ASSIGNMENT >> Filter the listing and keep only the lines with the word "down".

RECORDS FOR THIS EXERCISE >>
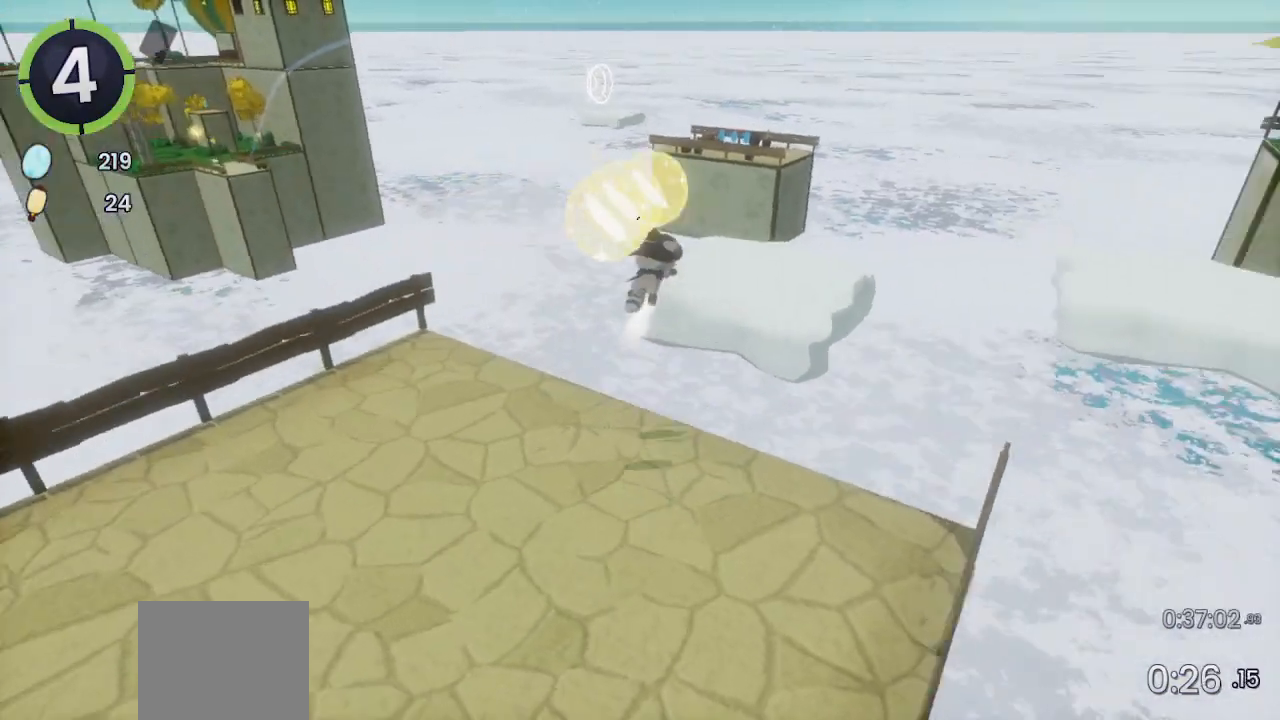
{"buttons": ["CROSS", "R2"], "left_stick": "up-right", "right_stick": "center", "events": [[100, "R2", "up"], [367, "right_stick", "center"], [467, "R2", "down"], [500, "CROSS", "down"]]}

--

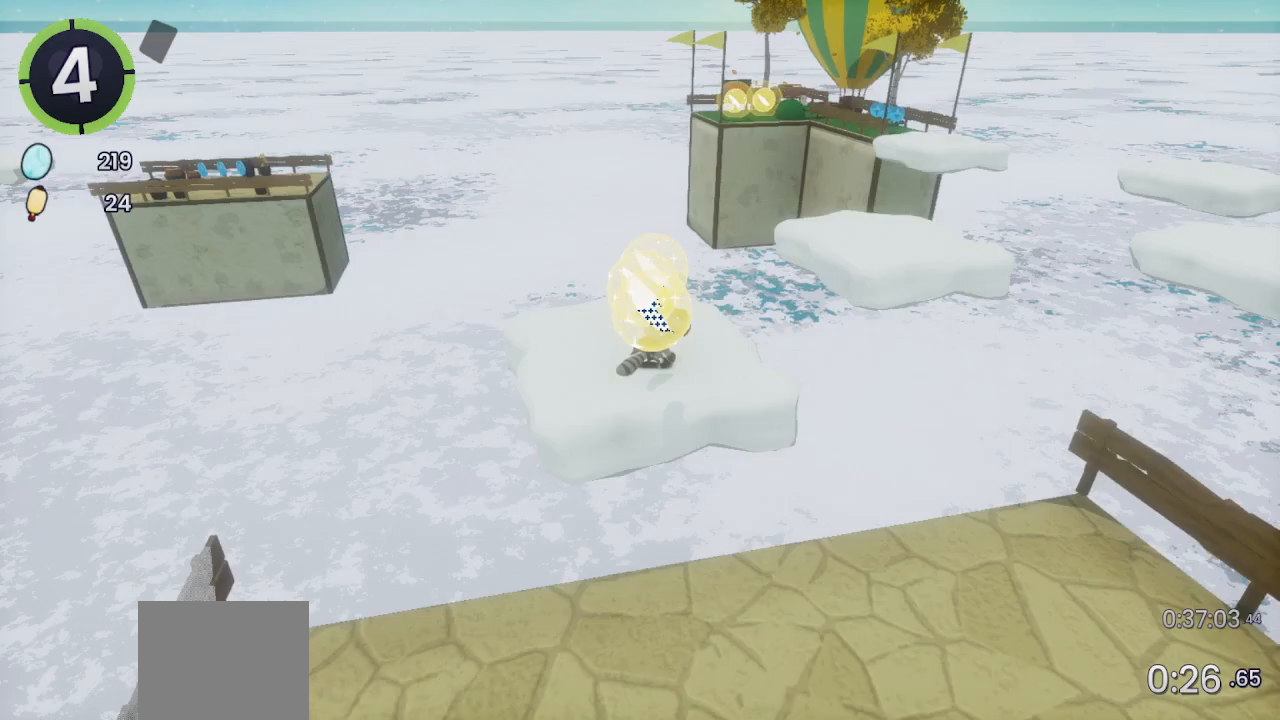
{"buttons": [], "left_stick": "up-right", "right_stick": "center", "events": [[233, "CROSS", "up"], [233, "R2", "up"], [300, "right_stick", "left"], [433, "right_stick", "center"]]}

...

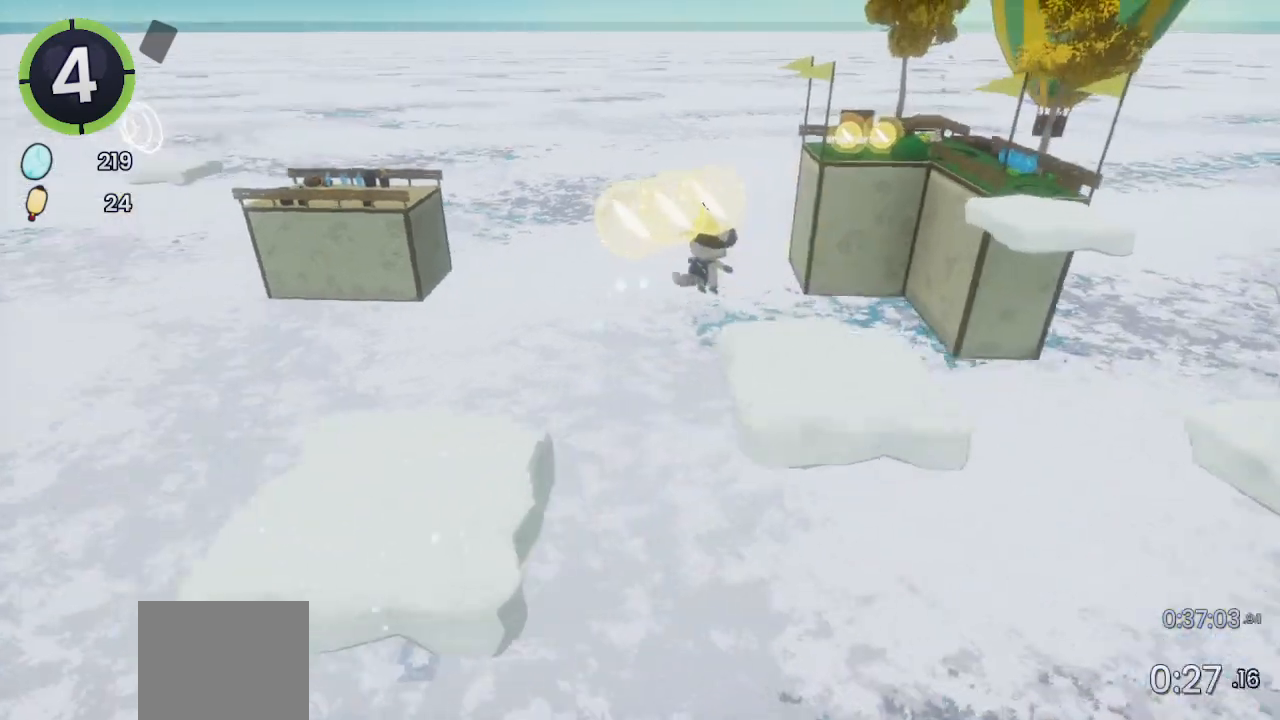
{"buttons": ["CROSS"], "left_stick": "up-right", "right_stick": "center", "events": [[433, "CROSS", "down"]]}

RESULT BELOW >>
{"buttons": ["CROSS", "R2"], "left_stick": "up-right", "right_stick": "center", "events": [[100, "R2", "up"], [367, "right_stick", "center"], [467, "R2", "down"], [500, "CROSS", "down"]]}
{"buttons": ["CROSS"], "left_stick": "up-right", "right_stick": "center", "events": [[433, "CROSS", "down"]]}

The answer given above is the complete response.